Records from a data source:
########################################
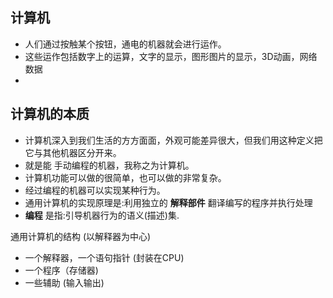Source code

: ## 计算机

- 人们通过按触某个按钮，通电的机器就会进行运作。
- 这些运作包括数字上的运算，文字的显示，图形图片的显示，3D动画，网络数据
- 

## 计算机的本质

- 计算机深入到我们生活的方方面面，外观可能差异很大，但我们用这种定义把它与其他机器区分开来。
- 就是能 手动编程的机器，我称之为计算机。
- 计算机功能可以做的很简单，也可以做的非常复杂。
- 经过编程的机器可以实现某种行为。
- 通用计算机的实现原理是:利用独立的 **解释部件** 翻译编写的程序并执行处理
-  **编程** 是指:引导机器行为的语义(描述)集.


通用计算机的结构 (以解释器为中心)

- 一个解释器，一个语句指针 (封装在CPU)
- 一个程序（存储器)
- 一些辅助 (输入输出)

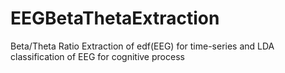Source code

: # EEGBetaThetaExtraction
Beta/Theta Ratio Extraction of edf(EEG) for time-series and LDA classification of EEG for cognitive process
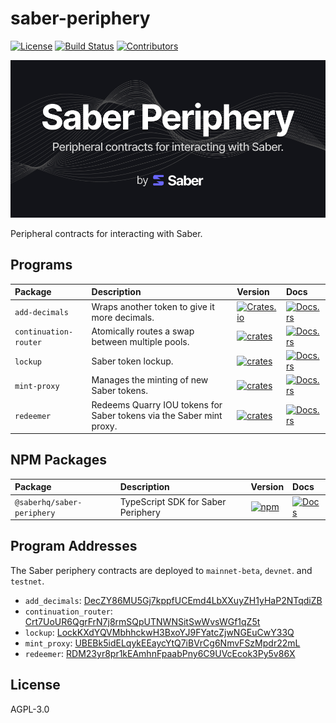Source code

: # saber-periphery

[![License](https://img.shields.io/badge/license-AGPL%203.0-blue)](https://github.com/saber-hq/saber-periphery/blob/master/LICENSE)
[![Build Status](https://img.shields.io/github/workflow/status/saber-hq/saber-periphery/E2E/master)](https://github.com/saber-hq/saber-periphery/actions/workflows/programs-e2e.yml?query=branch%3Amaster)
[![Contributors](https://img.shields.io/github/contributors/saber-hq/saber-periphery)](https://github.com/saber-hq/saber-periphery/graphs/contributors)

![Banner](/images/banner.jpg)

Peripheral contracts for interacting with Saber.

## Programs

| Package               | Description                                                          | Version                                                                                                        | Docs                                                                                             |
| :-------------------- | :------------------------------------------------------------------- | :------------------------------------------------------------------------------------------------------------- | :----------------------------------------------------------------------------------------------- |
| `add-decimals`        | Wraps another token to give it more decimals.                        | [![Crates.io](https://img.shields.io/crates/v/add-decimals)](https://crates.io/crates/add-decimals)            | [![Docs.rs](https://docs.rs/add-decimals/badge.svg)](https://docs.rs/add-decimals)               |
| `continuation-router` | Atomically routes a swap between multiple pools.                     | [![crates](https://img.shields.io/crates/v/continuation-router)](https://crates.io/crates/continuation-router) | [![Docs.rs](https://docs.rs/continuation-router/badge.svg)](https://docs.rs/continuation-router) |
| `lockup`              | Saber token lockup.                                                  | [![crates](https://img.shields.io/crates/v/lockup)](https://crates.io/crates/lockup)                           | [![Docs.rs](https://docs.rs/lockup/badge.svg)](https://docs.rs/lockup)                           |
| `mint-proxy`          | Manages the minting of new Saber tokens.                             | [![crates](https://img.shields.io/crates/v/mint-proxy)](https://crates.io/crates/mint-proxy)                   | [![Docs.rs](https://docs.rs/mint-proxy/badge.svg)](https://docs.rs/mint-proxy)                   |
| `redeemer`            | Redeems Quarry IOU tokens for Saber tokens via the Saber mint proxy. | [![crates](https://img.shields.io/crates/v/redeemer)](https://crates.io/crates/redeemer)                       | [![Docs.rs](https://docs.rs/redeemer/badge.svg)](https://docs.rs/redeemer)                       |

## NPM Packages

| Package                    | Description                        | Version                                                                                                                     | Docs                                                                                        |
| :------------------------- | :--------------------------------- | :-------------------------------------------------------------------------------------------------------------------------- | :------------------------------------------------------------------------------------------ |
| `@saberhq/saber-periphery` | TypeScript SDK for Saber Periphery | [![npm](https://img.shields.io/npm/v/@saberhq/saber-periphery.svg)](https://www.npmjs.com/package/@saberhq/saber-periphery) | [![Docs](https://img.shields.io/badge/docs-typedoc-blue)](https://docs.saber.so/periphery/) |

## Program Addresses

The Saber periphery contracts are deployed to `mainnet-beta`, `devnet`. and `testnet`.

- `add_decimals`: [DecZY86MU5Gj7kppfUCEmd4LbXXuyZH1yHaP2NTqdiZB](https://explorer.solana.com/address/DecZY86MU5Gj7kppfUCEmd4LbXXuyZH1yHaP2NTqdiZB)
- `continuation_router`: [Crt7UoUR6QgrFrN7j8rmSQpUTNWNSitSwWvsWGf1qZ5t](https://explorer.solana.com/address/Crt7UoUR6QgrFrN7j8rmSQpUTNWNSitSwWvsWGf1qZ5t)
- `lockup`: [LockKXdYQVMbhhckwH3BxoYJ9FYatcZjwNGEuCwY33Q](https://explorer.solana.com/address/LockKXdYQVMbhhckwH3BxoYJ9FYatcZjwNGEuCwY33Q)
- `mint_proxy`: [UBEBk5idELqykEEaycYtQ7iBVrCg6NmvFSzMpdr22mL](https://explorer.solana.com/address/UBEBk5idELqykEEaycYtQ7iBVrCg6NmvFSzMpdr22mL)
- `redeemer`: [RDM23yr8pr1kEAmhnFpaabPny6C9UVcEcok3Py5v86X](https://explorer.solana.com/address/RDM23yr8pr1kEAmhnFpaabPny6C9UVcEcok3Py5v86X)

## License

AGPL-3.0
########################################
» **TASK INSTRUCTIONS**
Wherever "periphery" turns up in the records, copy the whole line.

» **SOLUTION TO THIS TASK**
: # saber-periphery
[![License](https://img.shields.io/badge/license-AGPL%203.0-blue)](https://github.com/saber-hq/saber-periphery/blob/master/LICENSE)
[![Build Status](https://img.shields.io/github/workflow/status/saber-hq/saber-periphery/E2E/master)](https://github.com/saber-hq/saber-periphery/actions/workflows/programs-e2e.yml?query=branch%3Amaster)
[![Contributors](https://img.shields.io/github/contributors/saber-hq/saber-periphery)](https://github.com/saber-hq/saber-periphery/graphs/contributors)
| `@saberhq/saber-periphery` | TypeScript SDK for Saber Periphery | [![npm](https://img.shields.io/npm/v/@saberhq/saber-periphery.svg)](https://www.npmjs.com/package/@saberhq/saber-periphery) | [![Docs](https://img.shields.io/badge/docs-typedoc-blue)](https://docs.saber.so/periphery/) |
The Saber periphery contracts are deployed to `mainnet-beta`, `devnet`. and `testnet`.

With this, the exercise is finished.